*** Opening Material shown ***

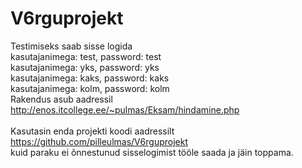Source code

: # V6rguprojekt
Testimiseks saab sisse logida <br/>
kasutajanimega: test, password: test <br/>
kasutajanimega: yks, password: yks <br/>
kasutajanimega: kaks, password: kaks <br/>
kasutajanimega: kolm, password: kolm <br/>
Rakendus asub aadressil http://enos.itcollege.ee/~pulmas/Eksam/hindamine.php<br/><br/>
Kasutasin enda projekti koodi aadressilt https://github.com/pilleulmas/V6rguprojekt<br/>
kuid paraku ei õnnestunud sisselogimist tööle saada ja jäin toppama.
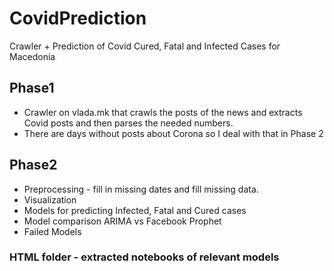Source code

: # CovidPrediction
Crawler + Prediction of Covid Cured, Fatal and Infected Cases for Macedonia

## Phase1
* Crawler on vlada.mk that crawls the posts of the news and extracts Covid posts and then parses the needed numbers.
* There are days without posts about Corona so I deal with that in Phase 2

## Phase2
* Preprocessing - fill in missing dates and fill missing data.
* Visualization
* Models for predicting Infected, Fatal and Cured cases
* Model comparison ARIMA vs Facebook Prophet
* Failed Models

### HTML folder - extracted notebooks of relevant models
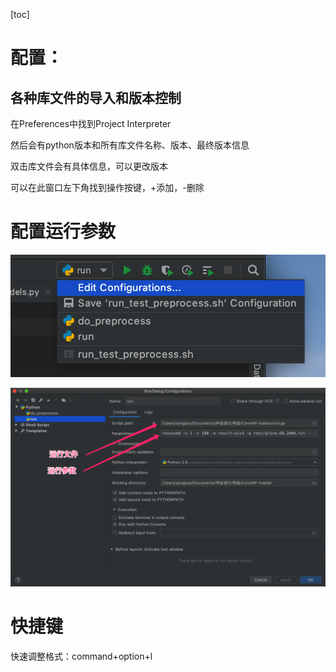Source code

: [toc]

# 配置：

## 各种库文件的导入和版本控制

在Preferences中找到Project Interpreter

然后会有python版本和所有库文件名称、版本、最终版本信息

双击库文件会有具体信息，可以更改版本

可以在此窗口左下角找到操作按键，+添加，-删除

# 配置运行参数

![image-20200417093044665](assets/image-20200417093044665.png)



![image-20200417093317533](assets/image-20200417093317533.png)



# 快捷键

快速调整格式：command+option+l

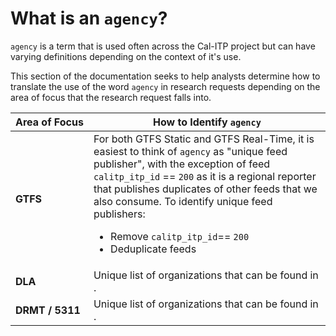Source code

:# What is an `agency`?
`agency` is a term that is used often across the Cal-ITP project but can have varying definitions depending on the context of it's use.

This section of the documentation seeks to help analysts determine how to translate the use of the word `agency` in research requests depending on the area of focus that the research request falls into.

| <span style="white-space: nowrap;">Area of Focus</span> | How to Identify `agency` |
| -------- | -------- |
| **GTFS** | For both GTFS Static and GTFS Real-Time, it is easiest to think of `agency` as "unique feed publisher", with the exception of feed `calitp_itp_id` == `200` as it is a regional reporter that publishes duplicates of other feeds that we also consume. To identify unique feed publishers: <ul><li>Remove `calitp_itp_id`== `200`</li><li>Deduplicate feeds</li></ul>
| **DLA** | Unique list of organizations that can be found in . |
| **DRMT / 5311** | Unique list of organizations that can be found in . |
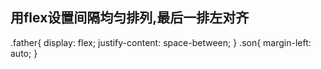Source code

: ## 用flex设置间隔均匀排列,最后一排左对齐
.father{
    display: flex;
    justify-content: space-between;
}
.son{
    margin-left: auto;
}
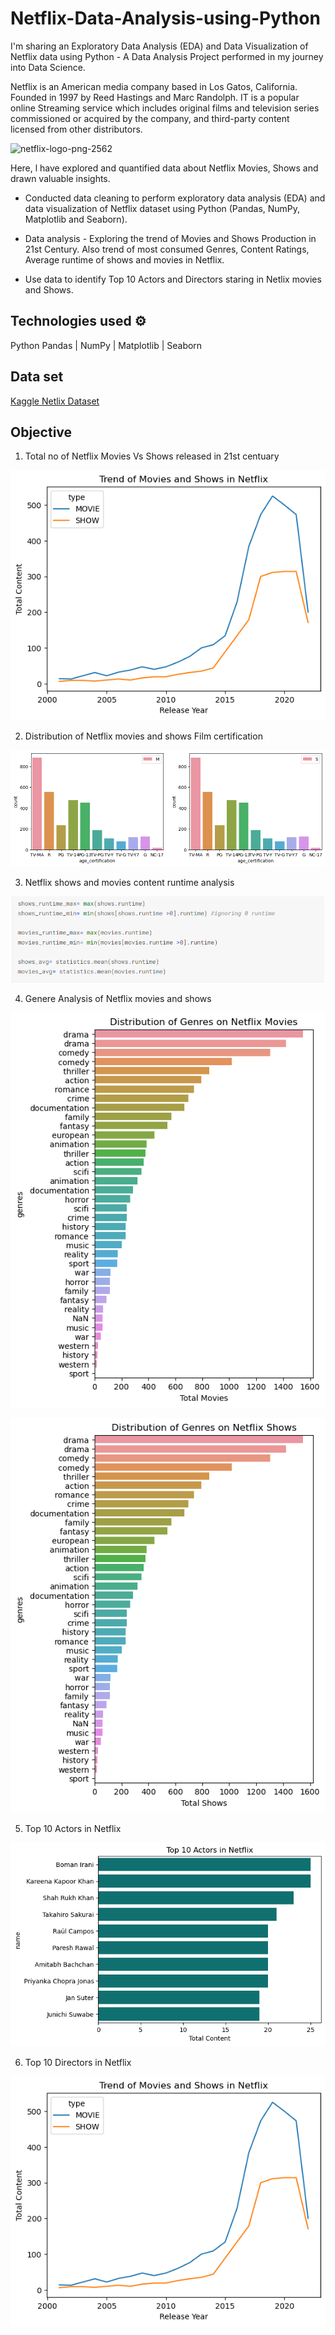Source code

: # Netflix-Data-Analysis-using-Python

I'm sharing an Exploratory Data Analysis (EDA) and Data Visualization of Netflix data using Python - A Data Analysis Project performed in my journey into Data Science.

Netflix is an American media company based in Los Gatos, California. Founded in 1997 by Reed Hastings and Marc Randolph. IT is a popular online Streaming service which includes original films and television series commissioned or acquired by the company, and third-party content licensed from other distributors. 

![netflix-logo-png-2562](https://user-images.githubusercontent.com/125726682/228943665-3279385b-e53c-4261-aa26-2a8df2ac0020.png)

Here, l have explored and quantified data about Netflix Movies, Shows and drawn valuable insights.

* Conducted data cleaning to perform exploratory data analysis (EDA) and data visualization of Netflix dataset using Python (Pandas, NumPy, Matplotlib and Seaborn).

* Data analysis - Exploring the trend of Movies and Shows Production in 21st Century. Also trend of most consumed Genres, Content Ratings, Average runtime of shows and movies in Netflix.

* Use data to identify Top 10 Actors and Directors staring in Netlix movies and Shows.

## Technologies used ⚙️

  Python
  Pandas | NumPy | Matplotlib | Seaborn
  
## Data set

[Kaggle Netlix Dataset](https://www.kaggle.com/datasets/victorsoeiro/netflix-tv-shows-and-movies)

## Objective

1. Total no of Netflix Movies Vs Shows released in 21st centuary

[![Alt Text](1.png)](https://www.kaggle.com/code/sangeetharavikumar/netflixanalysis)

2. Distribution of Netflix movies and shows Film certification 

[![Alt Text](2.png)](https://www.kaggle.com/code/sangeetharavikumar/netflixanalysis)

3. Netflix shows and movies content runtime analysis

[![Alt Text](3.png)](https://www.kaggle.com/code/sangeetharavikumar/netflixanalysis)

4. Genere Analysis of Netflix movies and shows

[![Alt Text](4.png)](https://www.kaggle.com/code/sangeetharavikumar/netflixanalysis)

[![Alt Text](4.1.png)](https://www.kaggle.com/code/sangeetharavikumar/netflixanalysis)

5. Top 10 Actors in Netflix

[![Alt Text](5.png)](https://www.kaggle.com/code/sangeetharavikumar/netflixanalysis)

6. Top 10 Directors in Netflix

[![Alt Text](1.png)](https://www.kaggle.com/code/sangeetharavikumar/netflixanalysis)
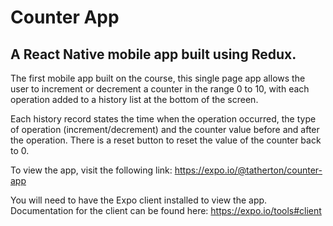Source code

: # Counter App

## A React Native mobile app built using Redux.

The first mobile app built on the course, this single page app allows the user to increment or decrement a counter in the range 0 to 10, with each operation added to a history list at the bottom of the screen.

Each history record states the time when the operation occurred, the type of operation (increment/decrement) and the counter value before and after the operation. There is a reset button to reset the value of the counter back to 0.

To view the app, visit the following link: https://expo.io/@tatherton/counter-app

You will need to have the Expo client installed to view the app. Documentation for the client can be found here: https://expo.io/tools#client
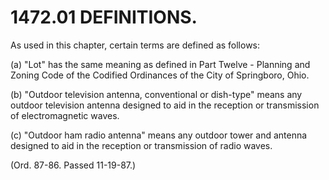 1472.01 DEFINITIONS.
====================

As used in this chapter, certain terms are defined as follows:

​(a) "Lot" has the same meaning as defined in Part Twelve - Planning and
Zoning Code of the Codified Ordinances of the City of Springboro, Ohio.

​(b) "Outdoor television antenna, conventional or dish-type" means any
outdoor television antenna designed to aid in the reception or
transmission of electromagnetic waves.

​(c) "Outdoor ham radio antenna" means any outdoor tower and antenna
designed to aid in the reception or transmission of radio waves.

(Ord. 87-86. Passed 11-19-87.)
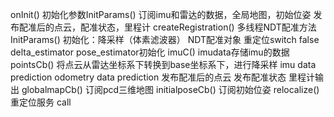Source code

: onInit()    初始化参数InitParams()
            订阅imu和雷达的数据，全局地图，初始位姿
            发布配准后的点云，配准状态，里程计
createRegistration()
            多线程NDT配准方法           
InitParams()
            初始化：降采样（体素滤波器）  NDT配准对象   重定位switch false     delta_estimator  pose_estimator初始化 
imuC()      imudata存储imu的数据
pointsCb()  将点云从雷达坐标系下转换到base坐标系下，进行降采样   imu data prediction     odometry data prediction
            发布配准后的点云   发布配准状态  里程计输出
globalmapCb()     订阅pcd三维地图
initialposeCb()   订阅初始位姿
relocalize()      重定位服务 call
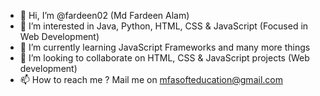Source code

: - 👋 Hi, I’m @fardeen02 (Md Fardeen Alam)
- 👀 I’m interested in Java, Python, HTML, CSS & JavaScript (Focused in Web Development)
- 🌱 I’m currently learning JavaScript Frameworks and many more things
- 💞️ I’m looking to collaborate on HTML, CSS & JavaScript projects (Web development)
- 📫 How to reach me ? Mail me on mfasofteducation@gmail.com

<!---
fardeen02/fardeen02 is a ✨ special ✨ repository because its `README.md` (this file) appears on your GitHub profile.
You can click the Preview link to take a look at your changes.
--->
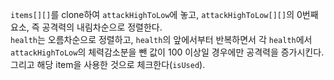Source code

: `items[][]`를 clone하여 `attackHighToLow`에 놓고, `attackHighToLow[][]`의 0번째 요소, 
즉 공격력의 내림차순으로 정렬한다.  
`health`는 오름차순으로 정렬하고, `health`의 앞에서부터 반복하면서 각 `health`에서
`attackHighToLow`의 체력감소분을 뺀 값이 100 이상일 경우에만 공격력을 증가시킨다. 
그리고 해당 item을 사용한 것으로 체크한다(`isUsed`).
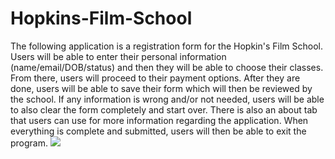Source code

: # Hopkins-Film-School
The following application is a registration form for the Hopkin's Film School. Users will be able to enter their personal information (name/email/DOB/status) and then they will be able to choose their classes. From there, users will proceed to their payment options. After they are done, users will be able to save their form which will then be reviewed by the school. If any information is wrong and/or not needed, users will be able to also clear the form completely and start over. There is also an about tab that users can use for more information regarding the application. When everything is complete and submitted, users will then be able to exit the program. 
![](https://i.imgur.com/C8lt9hC.png)
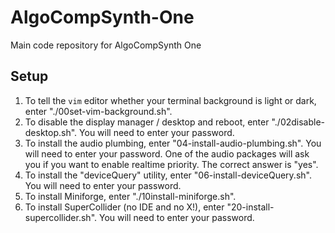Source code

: # AlgoCompSynth-One
Main code repository for AlgoCompSynth One

## Setup

1. To tell the `vim` editor whether your terminal background is light or dark, enter "./00set-vim-background.sh".
2. To disable the display manager / desktop and reboot, enter "./02disable-desktop.sh". You will need to enter your password.
3. To install the audio plumbing, enter "04-install-audio-plumbing.sh". You will need to enter your password. One of the audio packages will ask you if you want to enable realtime priority. The correct answer is "yes".
4. To install the "deviceQuery" utility, enter "06-install-deviceQuery.sh". You will need to enter your password.
5. To install Miniforge, enter "./10install-miniforge.sh".
6. To install SuperCollider (no IDE and no X!), enter "20-install-supercollider.sh". You will need to enter your password.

*** Closing Material shown ***

- **The problem**
Copy every line above in which the string "means" shows up.

- **Response box**
​(b) "Outdoor television antenna, conventional or dish-type" means any
​(c) "Outdoor ham radio antenna" means any outdoor tower and antenna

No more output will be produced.